*> So what's the motivation here?* Better interpretability, I suppose. Could giv...

mayukhdeb · 2025-01-31T04:24:48 1738297488

The motivation was to induce structure in the weights of neural nets and see if the functional organization that emerges aligns with that of the brain or not. Turns out, it does -- both for vision and language.

The gains in parameter efficiency was a surprise even to us when we first tried it out.

energy123 · 2025-01-31T03:59:19 1738295959

That's true, and interpretability is helpful for AI safety.

mayukhdeb · 2025-01-31T04:26:59 1738297619

Indeed. What's cool is that we were able to localize literal "regions" in the GPTs which encoded toxic concepts related to racism, politics, etc. A similar video can be found here: https://toponets.github.io

More work is being done on this as we speak.

fakeparmesean · 2025-01-31T05:16:08 1738300568

My understanding coming from mechanistic interpretability is that models are typically (or always) in superposition, meaning that most or all neurons are forced to encode semantically unrelated concepts because there are more concepts than neurons in a typical LM. We train SAEs (where we apply L1 reg and a sparsity penalty to “encourage” the encoder output latents to yield sparse representations of the originating raw activations), to hopefully disentangle these features, or make them more monosemantic.This allows us to use the SAE as a sort of microscope to see what’s going on in the LM, and apply techniques like activation patching to localize features of interest, which sounds similar to what you’ve described.
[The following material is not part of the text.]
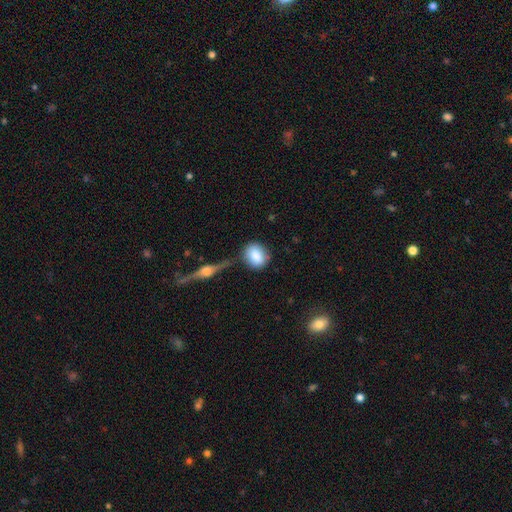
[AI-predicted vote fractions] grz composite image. It shows a smooth galaxy with no disk features (83%) that is round (59%). Merging: none (67%).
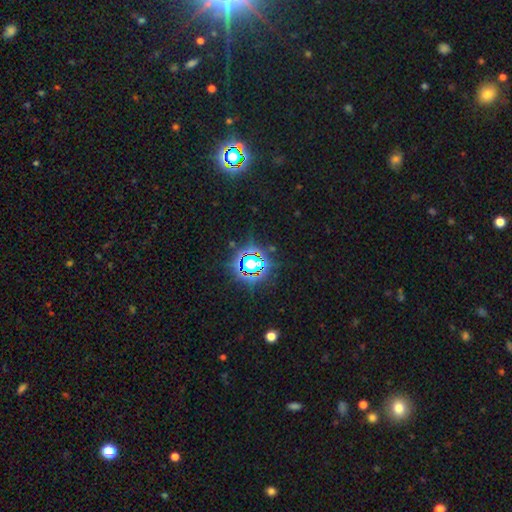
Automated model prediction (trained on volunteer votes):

I’m curious what this work means for mech interp. Is this a novel alternative to mitigating polysemanticity? Or perhaps neurons are still encoding multiple features, but the features tend to have greater semantical overlap? Fascinating stuff!
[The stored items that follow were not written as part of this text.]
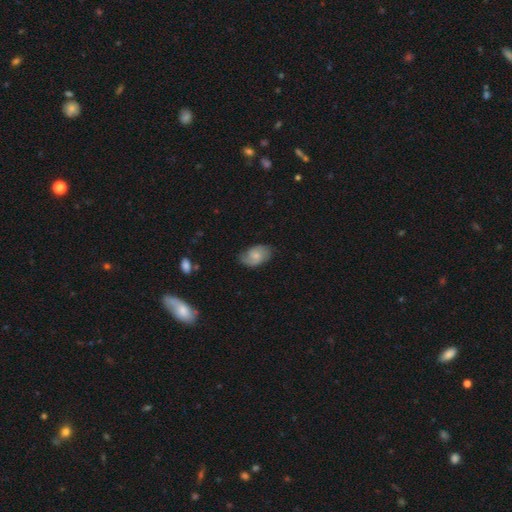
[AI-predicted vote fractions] smooth_or_featured: featured or disk (p=0.47) [alt: smooth p=0.45]
merging: none (p=0.69) [alt: minor disturbance p=0.24]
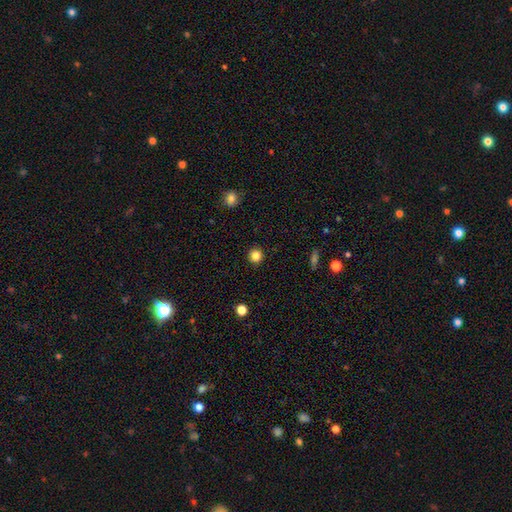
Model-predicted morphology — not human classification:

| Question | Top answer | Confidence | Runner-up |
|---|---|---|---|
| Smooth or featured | smooth | 84% | star or artifact (12%) |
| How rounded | round | 94% | in between (5%) |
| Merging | none | 92% | minor disturbance (5%) |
mayukhdeb · 2025-01-31T14:58:56 1738335536

> the features tend to have greater semantical overlap?

This is true. The features closer together now have much stronger semantic overlap. You can watch how the weights self-organize in a GPT here: https://toponets.github.io/webpage_assets/banner_video.mp4

We're already studying the effects of topographic structure on polysemanticity.

cwillu · 2025-01-31T04:35:42 1738298142

Was it toxicity though as understood by the model, or just a cluster of concepts that you've chosen to label as toxic?

I.e., is this something that could (and therefore, will) be turned towards identifying toxic concepts as understood by the chinese or us government, or to identify (say) pro-union concepts so they can be down-weighted in a released model, etc?

mayukhdeb · 2025-01-31T04:43:51 1738298631

We localized "toxic" neurons by contrasting the activations of each neuron for toxic v/s normal texts. It's a method inspired by old-school neuroscience.

immibis · 2025-01-31T09:41:49 1738316509

Defining all politics as toxic is concerning, if it's not just a proof of concept. That's something dictatorships do so that people won't speak up.